# RODI...phosphate filled tap water



## Noochy12 (May 27, 2011)

I've had my reef for a couple years now and am usually pretty anal about water changes, either once a week but never go past 2 so i never checked for phosphates figuring they were low. All of a sudden EVERYTHING in my tank took a turn for the worst so I got it checked out and everything was good but phosphates were through the roof which tells me my tap water is bad! I'm getting a RODI unit...my question is 3-6 stage????...which one is sufficient. I don't want to get a 6 stage if i don't need it. I have a 180 gallon tank. 

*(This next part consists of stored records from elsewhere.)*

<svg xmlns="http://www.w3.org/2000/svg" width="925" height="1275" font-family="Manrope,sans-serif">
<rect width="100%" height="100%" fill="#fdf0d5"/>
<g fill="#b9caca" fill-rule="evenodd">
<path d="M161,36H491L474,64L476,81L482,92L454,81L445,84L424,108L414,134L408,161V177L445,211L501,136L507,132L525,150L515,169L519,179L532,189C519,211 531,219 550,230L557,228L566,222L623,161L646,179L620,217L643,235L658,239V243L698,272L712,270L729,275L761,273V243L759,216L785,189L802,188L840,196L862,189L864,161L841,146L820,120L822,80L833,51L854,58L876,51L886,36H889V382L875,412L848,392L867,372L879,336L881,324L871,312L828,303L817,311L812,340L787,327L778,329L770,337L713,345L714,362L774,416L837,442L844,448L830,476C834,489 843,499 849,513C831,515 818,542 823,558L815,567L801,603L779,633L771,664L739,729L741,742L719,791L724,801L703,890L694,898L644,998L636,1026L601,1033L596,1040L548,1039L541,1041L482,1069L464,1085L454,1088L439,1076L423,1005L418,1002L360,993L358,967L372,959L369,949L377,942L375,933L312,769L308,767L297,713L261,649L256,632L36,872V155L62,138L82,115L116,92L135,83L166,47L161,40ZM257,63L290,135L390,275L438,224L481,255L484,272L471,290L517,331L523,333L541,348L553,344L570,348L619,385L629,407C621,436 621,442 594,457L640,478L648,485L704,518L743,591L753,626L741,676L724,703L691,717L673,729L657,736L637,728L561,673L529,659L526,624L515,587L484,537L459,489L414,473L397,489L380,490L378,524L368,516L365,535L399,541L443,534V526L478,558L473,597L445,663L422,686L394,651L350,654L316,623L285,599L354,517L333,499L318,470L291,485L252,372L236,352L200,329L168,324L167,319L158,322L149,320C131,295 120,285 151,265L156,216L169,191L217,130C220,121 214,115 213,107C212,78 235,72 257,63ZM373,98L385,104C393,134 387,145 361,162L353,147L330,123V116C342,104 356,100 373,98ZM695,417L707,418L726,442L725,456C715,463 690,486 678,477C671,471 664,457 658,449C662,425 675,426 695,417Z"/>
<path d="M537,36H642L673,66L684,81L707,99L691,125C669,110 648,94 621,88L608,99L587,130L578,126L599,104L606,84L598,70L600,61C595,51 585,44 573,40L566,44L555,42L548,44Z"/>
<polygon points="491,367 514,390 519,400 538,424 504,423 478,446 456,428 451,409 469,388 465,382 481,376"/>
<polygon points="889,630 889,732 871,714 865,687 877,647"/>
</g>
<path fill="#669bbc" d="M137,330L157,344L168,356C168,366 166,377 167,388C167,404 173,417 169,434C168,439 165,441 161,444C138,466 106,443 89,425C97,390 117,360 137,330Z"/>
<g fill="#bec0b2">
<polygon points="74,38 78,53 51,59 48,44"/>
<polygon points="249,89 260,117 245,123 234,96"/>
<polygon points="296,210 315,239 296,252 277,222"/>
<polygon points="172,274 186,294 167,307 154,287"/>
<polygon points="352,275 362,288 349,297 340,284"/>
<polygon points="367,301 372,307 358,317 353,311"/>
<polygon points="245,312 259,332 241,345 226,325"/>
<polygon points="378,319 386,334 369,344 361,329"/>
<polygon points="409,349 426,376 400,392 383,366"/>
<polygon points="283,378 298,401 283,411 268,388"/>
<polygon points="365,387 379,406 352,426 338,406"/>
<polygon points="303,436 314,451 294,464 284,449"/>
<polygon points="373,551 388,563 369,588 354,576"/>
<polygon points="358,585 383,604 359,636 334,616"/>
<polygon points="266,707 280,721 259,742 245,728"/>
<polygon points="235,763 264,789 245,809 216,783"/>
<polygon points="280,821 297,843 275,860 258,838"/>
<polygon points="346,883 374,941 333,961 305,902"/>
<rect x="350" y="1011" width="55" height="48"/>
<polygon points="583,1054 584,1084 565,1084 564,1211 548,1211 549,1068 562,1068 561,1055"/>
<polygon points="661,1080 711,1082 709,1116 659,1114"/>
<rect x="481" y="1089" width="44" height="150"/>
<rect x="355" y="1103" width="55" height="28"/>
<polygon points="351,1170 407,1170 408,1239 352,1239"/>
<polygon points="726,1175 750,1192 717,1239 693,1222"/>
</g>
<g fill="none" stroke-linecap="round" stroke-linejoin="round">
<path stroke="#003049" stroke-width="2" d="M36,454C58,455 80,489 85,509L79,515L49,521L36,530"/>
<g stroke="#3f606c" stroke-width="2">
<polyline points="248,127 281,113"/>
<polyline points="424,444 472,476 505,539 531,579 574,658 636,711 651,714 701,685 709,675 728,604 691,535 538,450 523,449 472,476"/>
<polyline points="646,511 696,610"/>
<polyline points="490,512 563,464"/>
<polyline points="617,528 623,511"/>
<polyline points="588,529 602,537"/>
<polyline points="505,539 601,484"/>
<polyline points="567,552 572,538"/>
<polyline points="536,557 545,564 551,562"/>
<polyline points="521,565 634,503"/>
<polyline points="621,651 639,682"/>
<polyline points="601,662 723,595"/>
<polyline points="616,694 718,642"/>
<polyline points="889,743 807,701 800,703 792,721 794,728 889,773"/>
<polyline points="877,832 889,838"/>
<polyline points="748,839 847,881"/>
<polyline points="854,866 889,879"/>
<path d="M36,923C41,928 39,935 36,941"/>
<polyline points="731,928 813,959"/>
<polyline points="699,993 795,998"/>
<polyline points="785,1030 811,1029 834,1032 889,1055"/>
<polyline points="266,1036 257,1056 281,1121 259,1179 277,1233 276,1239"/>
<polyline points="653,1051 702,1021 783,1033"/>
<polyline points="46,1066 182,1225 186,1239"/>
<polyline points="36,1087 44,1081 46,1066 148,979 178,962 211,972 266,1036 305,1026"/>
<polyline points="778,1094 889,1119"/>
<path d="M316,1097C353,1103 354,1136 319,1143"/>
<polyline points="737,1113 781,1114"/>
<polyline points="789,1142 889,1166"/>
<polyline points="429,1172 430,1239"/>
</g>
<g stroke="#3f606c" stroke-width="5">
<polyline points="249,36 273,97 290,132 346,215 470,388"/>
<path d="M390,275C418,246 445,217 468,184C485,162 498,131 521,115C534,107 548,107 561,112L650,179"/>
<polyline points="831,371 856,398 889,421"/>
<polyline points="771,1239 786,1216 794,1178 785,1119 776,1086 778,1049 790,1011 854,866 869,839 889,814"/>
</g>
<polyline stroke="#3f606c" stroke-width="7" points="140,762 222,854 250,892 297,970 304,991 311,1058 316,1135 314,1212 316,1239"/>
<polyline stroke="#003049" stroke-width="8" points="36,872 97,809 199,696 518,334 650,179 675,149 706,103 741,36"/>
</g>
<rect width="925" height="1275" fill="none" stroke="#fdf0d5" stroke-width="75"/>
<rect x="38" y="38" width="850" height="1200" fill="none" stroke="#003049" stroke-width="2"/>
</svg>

I added a carbon reactor last night with half GFO to slowly lower the phosphate level.


----------



## coralbandit (Jul 29, 2012)

Check out Bulk Reef Supply(BRS).I got the 6 stage chloramine deluxe and actually added another canister(to prefilter{overkill I know}).I love the filter it works incredibly.The 6 stage I got came with HM meter for all stages and a TDS meter that measures before and after DI(dual stage, which I think is appropriate as when one exhaust the other is still in full force.)I move the second DI to the first station and place new in station 2(as per instructions).The kit was well priced and came with float valve(to automatically shut off holding tank&refill when I use water) and 3 types of plumbing connections to hook up however you want.Also the refills for filter are very reasonably priced.I was a skeptic before this unit(always used distilled)but have nothing but compliments on the whole system.Get DI which ever way you go as standard RO still leaves some TDS in water and the DI COMPLETELY removes them.


----------



## Reefing Madness (Aug 12, 2011)

Ya don't need a 6 stage ro/di unit. Plain old 3-4 stage will get it done. With todays carbon technology, there is no reason to get one with 2 carbon cylinders. I don't even use the DI anymore in mine, but i've got Macro Algae to clear up that lil bit left over, your GFO or ChemiPure Elite would more than take care of that issue. And the TDS is a good idea also, as stated above.
What was the reading on the Phosphates? If you put GFO in there, that should clean it up for you, you'll just have to run it all the time.


----------



## Noochy12 (May 27, 2011)

Phosphates were 150. I'd rather not run the GFO all the time but only as needed. If I get the clean water from the rodi, i think I'll have better control of the parameters.

Do you have any suggestions on units?


----------



## Reefing Madness (Aug 12, 2011)

Spectra Pure is the best.
SpectraPure Water Purification Products


----------